── DATASET

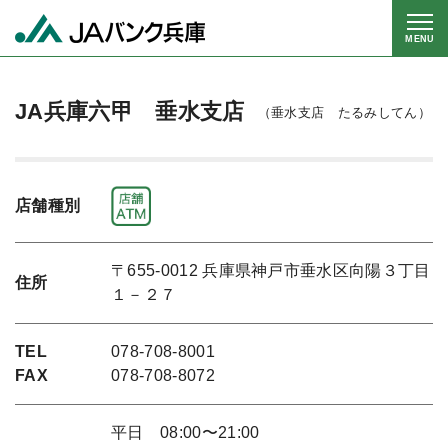
MENU
JA兵庫六甲 垂水支店
（垂水支店 たるみしてん）
店舗種別
〒655-0012 兵庫県神戸市垂水区向陽３丁目
住所
１－２７
TEL
078-708-8001
FAX
078-708-8072
平日 08:00〜21:00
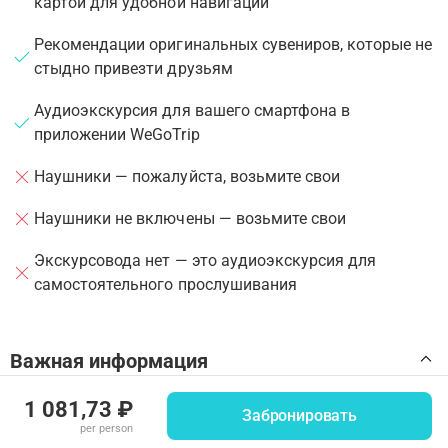
картой для удобной навигации
Рекомендации оригинальных сувениров, которые не
стыдно привезти друзьям
Аудиоэкскурсия для вашего смартфона в
приложении WeGoTrip
Наушники — пожалуйста, возьмите свои
Наушники не включены — возьмите свои
Экскурсовода нет — это аудиоэкскурсия для
самостоятельного прослушивания
Важная информация
1 081,73 ₽
Аудиоэкскурсия доступна только в приложении
Забронировать
per person
WeGoTrip. Если вы забронировали тур на
•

────

### [WORK TO BE COMPLETED]
Please find every line in the records that contains the word "свои", and copy it out.

### [SOLVED EXERCISE]
Наушники — пожалуйста, возьмите свои
Наушники не включены — возьмите свои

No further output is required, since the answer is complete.